Demir sempre pintou cenas de cidades do interior e trabalhadores do campo. Nascido Valdemir da Silva, em Brazlândia, distrito de Brasília, nunca frequentou curso de arte, mas participou de salões e exposições a partir dos anos 1980 e diz que sua arte “está no sangue”. A mãe era poteira e o pai, ferreiro. Pai de seis filhos, nunca deixou de pintar, mesmo quando teve de trabalhar como motorista ou garçom para o sustento da família. Mas na pandemia tudo mudou.
Recém-separado da esposa, mudou-se para Olhos D’água, vilarejo de mil habitantes na Chapada dos Veadeiros, passando a viver em uma Kombi adaptada como motorhome e ateliê. Foi ali que suas telas de cenas bucólicas da vida rural foram invadidas por seres extraterrestres. Eles estão lá, entre os camponeses, violeiros e hippies, entre as crianças e o casario de Olhos D’Água, sempre em situações domésticas e aprazíveis. Isso quando o povo não está sendo abduzido por naves espaciais.
As cenas são, de certa forma, autobiográficas. Os botequins e as pistas de dança frequentadas pelos ETs, remontam à infância de Demir, quando a mãe servia comida para violeiros em uma cantina. Os contatos imediatos de primeiro grau experienciados quando jogava bola, de menino, ou mesmo recentemente, logo que se mudou para Olhos D’Água, também foram decisivos para a temática que domina seu desenho. Diz que nunca foi caçador de discos voadores, que eles aparecem de repente, quando menosse espera. “Teve uma época que eu estava com problemas de insônia, acordava às 3 da madrugada, saía pra contemplar as estrelas e via os discos deslizando no céu, tipo trem, andando lentamente”, conta à seLecT_ceLesTe.

▸ **LISTAGEM FORNECIDA**
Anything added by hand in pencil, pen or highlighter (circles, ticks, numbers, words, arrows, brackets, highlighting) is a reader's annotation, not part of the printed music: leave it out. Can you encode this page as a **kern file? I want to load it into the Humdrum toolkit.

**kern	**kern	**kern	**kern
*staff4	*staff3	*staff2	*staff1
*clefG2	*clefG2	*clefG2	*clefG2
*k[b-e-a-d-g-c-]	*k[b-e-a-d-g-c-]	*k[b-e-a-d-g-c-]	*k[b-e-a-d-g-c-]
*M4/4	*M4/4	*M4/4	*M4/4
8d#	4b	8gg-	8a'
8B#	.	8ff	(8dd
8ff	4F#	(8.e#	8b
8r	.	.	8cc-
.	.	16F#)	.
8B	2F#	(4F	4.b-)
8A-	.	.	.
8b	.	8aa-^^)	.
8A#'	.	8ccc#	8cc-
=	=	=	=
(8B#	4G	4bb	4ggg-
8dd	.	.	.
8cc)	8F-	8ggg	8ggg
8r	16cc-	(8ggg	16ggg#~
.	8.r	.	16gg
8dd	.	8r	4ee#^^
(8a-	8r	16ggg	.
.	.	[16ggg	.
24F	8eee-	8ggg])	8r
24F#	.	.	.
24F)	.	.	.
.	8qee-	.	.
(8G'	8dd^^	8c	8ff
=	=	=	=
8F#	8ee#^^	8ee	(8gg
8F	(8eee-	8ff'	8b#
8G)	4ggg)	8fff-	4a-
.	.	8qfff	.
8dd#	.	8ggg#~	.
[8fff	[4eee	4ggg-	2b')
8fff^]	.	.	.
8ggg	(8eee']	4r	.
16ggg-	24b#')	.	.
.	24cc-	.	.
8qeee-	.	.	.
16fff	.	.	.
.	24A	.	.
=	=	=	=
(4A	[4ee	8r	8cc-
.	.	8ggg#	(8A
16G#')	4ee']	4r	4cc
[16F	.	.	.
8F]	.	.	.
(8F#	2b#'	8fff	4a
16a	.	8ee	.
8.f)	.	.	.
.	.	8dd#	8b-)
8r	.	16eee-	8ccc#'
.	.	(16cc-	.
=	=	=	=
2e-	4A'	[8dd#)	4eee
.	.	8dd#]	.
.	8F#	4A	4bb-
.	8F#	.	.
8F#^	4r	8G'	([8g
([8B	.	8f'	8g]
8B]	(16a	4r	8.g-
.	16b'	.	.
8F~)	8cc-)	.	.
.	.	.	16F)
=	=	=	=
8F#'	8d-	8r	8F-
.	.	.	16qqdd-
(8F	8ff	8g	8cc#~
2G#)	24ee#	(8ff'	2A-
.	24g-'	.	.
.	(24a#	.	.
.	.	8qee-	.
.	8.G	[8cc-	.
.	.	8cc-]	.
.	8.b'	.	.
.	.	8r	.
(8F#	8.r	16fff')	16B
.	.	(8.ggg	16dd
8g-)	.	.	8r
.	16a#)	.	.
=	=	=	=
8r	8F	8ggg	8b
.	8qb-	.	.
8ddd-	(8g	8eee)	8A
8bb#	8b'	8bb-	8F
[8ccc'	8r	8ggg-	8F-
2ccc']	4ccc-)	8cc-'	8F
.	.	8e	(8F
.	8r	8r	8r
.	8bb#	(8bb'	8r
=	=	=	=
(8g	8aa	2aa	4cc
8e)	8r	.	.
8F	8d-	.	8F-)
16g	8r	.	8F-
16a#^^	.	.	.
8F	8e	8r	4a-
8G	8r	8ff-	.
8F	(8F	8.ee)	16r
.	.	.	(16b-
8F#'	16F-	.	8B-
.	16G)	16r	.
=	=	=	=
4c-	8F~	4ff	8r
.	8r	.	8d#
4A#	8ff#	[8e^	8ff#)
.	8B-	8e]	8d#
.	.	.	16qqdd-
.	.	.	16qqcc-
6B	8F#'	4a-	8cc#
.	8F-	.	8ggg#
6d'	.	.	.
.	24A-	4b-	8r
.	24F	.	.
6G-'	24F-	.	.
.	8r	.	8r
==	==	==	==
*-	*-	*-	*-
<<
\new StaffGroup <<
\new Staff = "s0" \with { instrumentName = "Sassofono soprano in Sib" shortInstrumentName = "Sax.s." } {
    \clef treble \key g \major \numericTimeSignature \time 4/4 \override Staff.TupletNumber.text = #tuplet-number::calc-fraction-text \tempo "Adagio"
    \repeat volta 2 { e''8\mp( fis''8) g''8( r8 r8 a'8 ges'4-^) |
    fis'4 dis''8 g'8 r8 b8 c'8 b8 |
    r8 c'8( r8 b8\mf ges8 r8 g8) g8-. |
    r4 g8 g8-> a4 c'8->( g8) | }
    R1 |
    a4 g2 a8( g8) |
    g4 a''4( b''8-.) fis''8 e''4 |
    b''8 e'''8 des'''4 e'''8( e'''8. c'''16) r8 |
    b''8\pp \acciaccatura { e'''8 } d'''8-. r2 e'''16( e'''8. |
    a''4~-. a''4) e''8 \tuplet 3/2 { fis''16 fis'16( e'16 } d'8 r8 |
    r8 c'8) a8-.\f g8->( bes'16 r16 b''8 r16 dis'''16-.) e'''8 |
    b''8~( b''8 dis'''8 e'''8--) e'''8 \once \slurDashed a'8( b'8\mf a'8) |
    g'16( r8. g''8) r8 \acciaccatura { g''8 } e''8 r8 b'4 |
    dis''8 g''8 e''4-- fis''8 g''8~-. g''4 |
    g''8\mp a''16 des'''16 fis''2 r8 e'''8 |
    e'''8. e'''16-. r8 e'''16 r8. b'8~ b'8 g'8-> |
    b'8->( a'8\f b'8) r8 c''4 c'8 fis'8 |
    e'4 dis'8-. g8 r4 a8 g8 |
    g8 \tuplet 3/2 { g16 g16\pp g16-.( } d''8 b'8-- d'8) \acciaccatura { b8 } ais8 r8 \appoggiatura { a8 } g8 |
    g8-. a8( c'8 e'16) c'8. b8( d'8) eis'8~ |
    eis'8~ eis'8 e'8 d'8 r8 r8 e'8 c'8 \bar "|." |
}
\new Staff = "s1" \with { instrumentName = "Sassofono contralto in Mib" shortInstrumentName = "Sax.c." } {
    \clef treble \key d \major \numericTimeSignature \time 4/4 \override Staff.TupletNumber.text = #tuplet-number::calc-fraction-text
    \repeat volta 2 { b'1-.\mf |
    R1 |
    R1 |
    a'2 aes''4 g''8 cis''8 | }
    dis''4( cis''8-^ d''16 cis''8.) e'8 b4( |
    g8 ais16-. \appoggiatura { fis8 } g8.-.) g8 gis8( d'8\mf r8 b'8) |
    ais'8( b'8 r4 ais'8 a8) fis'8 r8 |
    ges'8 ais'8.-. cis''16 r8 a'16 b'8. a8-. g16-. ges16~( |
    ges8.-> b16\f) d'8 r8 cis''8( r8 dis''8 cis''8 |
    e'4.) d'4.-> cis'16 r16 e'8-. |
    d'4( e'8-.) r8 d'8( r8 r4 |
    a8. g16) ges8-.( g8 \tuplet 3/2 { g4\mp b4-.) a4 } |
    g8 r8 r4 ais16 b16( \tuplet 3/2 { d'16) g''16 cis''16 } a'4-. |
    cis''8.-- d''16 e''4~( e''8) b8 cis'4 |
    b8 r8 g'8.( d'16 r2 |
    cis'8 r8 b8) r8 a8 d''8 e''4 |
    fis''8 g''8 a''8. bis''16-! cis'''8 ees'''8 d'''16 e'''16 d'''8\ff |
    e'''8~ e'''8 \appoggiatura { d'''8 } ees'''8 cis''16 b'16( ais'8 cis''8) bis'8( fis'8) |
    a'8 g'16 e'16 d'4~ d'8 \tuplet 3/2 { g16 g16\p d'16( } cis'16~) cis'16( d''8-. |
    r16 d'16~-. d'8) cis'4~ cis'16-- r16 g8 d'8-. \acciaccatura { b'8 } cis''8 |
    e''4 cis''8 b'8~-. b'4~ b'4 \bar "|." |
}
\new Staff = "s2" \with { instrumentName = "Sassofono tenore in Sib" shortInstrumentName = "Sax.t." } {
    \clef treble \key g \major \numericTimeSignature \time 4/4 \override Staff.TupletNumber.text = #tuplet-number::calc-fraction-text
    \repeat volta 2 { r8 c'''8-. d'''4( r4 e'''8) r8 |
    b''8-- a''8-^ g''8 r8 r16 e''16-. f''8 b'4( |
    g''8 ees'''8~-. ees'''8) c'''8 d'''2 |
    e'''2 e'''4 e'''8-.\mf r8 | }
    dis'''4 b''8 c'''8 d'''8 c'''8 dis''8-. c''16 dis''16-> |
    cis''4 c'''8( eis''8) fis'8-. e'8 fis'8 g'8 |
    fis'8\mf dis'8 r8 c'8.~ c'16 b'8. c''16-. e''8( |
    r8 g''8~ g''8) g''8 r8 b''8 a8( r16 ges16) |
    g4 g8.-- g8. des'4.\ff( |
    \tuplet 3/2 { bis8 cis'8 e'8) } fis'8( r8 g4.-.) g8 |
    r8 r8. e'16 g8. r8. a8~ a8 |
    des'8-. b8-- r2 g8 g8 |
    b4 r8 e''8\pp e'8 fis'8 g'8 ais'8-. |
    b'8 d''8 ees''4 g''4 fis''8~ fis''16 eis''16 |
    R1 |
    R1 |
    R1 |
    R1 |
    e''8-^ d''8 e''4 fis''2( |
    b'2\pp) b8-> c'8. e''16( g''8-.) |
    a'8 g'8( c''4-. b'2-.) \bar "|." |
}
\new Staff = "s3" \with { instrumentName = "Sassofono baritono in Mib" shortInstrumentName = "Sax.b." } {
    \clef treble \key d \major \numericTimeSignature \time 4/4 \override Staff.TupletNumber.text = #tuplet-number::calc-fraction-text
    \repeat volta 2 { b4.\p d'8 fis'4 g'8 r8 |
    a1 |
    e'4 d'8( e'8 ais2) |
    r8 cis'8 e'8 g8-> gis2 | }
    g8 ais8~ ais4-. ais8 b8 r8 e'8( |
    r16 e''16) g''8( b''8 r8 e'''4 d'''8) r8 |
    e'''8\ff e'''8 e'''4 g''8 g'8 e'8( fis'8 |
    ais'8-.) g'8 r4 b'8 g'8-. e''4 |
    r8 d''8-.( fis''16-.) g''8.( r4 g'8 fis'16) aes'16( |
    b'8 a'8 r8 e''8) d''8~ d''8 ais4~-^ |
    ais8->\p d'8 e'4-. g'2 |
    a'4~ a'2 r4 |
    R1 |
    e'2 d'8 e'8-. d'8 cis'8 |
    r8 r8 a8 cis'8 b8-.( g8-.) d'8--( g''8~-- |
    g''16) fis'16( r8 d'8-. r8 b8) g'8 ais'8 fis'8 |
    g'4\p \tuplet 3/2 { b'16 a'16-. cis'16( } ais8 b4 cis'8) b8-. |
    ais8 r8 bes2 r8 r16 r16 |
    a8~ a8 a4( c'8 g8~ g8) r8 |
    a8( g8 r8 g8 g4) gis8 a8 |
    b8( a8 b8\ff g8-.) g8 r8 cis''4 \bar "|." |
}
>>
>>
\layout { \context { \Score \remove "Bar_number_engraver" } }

▸ **TAREFAS A REALIZAR**
**A.** Segundo o texto sobre o pintor Demir, qual era a profissão do pai dele?
**B.** Diga se cada afirmação abaixo está de acordo com o texto sobre o pintor Demir, citando as palavras do texto que decidem a questão: (i) Demir frequentou um curso de arte. (ii) Olhos D'Água fica na Chapada dos Veadeiros. (iii) Demir se considera um caçador de discos voadores.
**C.** Prossiga com o texto sobre o pintor Demir a partir da última frase apresentada.

▸ **RESPOSTAS DO EXERCÍCIO**
**A.** O pai de Demir era ferreiro.

**B.**
(i) Não: "nunca frequentou curso de arte".
(ii) Sim: "vilarejo de mil habitantes na Chapada dos Veadeiros".
(iii) Não: "Diz que nunca foi caçador de discos voadores".

**C.**
Certa vez, Demir pintou uma tela sobre a chegada da família nordestina ao Centro-Oeste. Eu e Minha Mãe no Pau de Arara (2004) ganhou o segundo lugar em um salão de Brasília e entrou para a coleção do Sesc. Agora, no giro dos óvnis, seu trabalho volta a circular. Em novembro, ele tem exposição individual organizada em Goiânia por Marcelo Solá e patrocinada pela Hidrolands Grafisch Atelier, a editora de livros e obras gráficas do artista goiano. “Encontrei ele por acaso em Olhos D’Água. Vi ele pintando na varanda de uma casa e me interessei logo pela temática. Só que ainda não sei como encaixar ele”, responde Marcelo Solá quando questionado se o surrealismo seria uma chave de leitura do trabalho. “O que me interessa em artistas outsiders é seu modo de produzir, sem ambições de veiculação e catalogação do trabalho, sem complicações. Eles produzem por produzir.”
Demir faz pinturas a óleo sobre tela, aquarelas e desenhos sobre papel. Nas experimentações para a sua primeira individual, os novos desenhos em preto e branco salientam a composição mais arejada dos elementos representados. Em vez das cenas da vida com intervenções disruptivas – os ETs –, agora todas as figuras se descolam totalmente do real. Os céus da Chapada estão hiperpovoados não só por óvnis, mas por tantos outros objetos facilmente identificáveis – de Fuscas com hélices a cavalos e homens alados – que flutuam no espaço da superfície do papel, disputando o imaginário errante desse artista do Cerrado.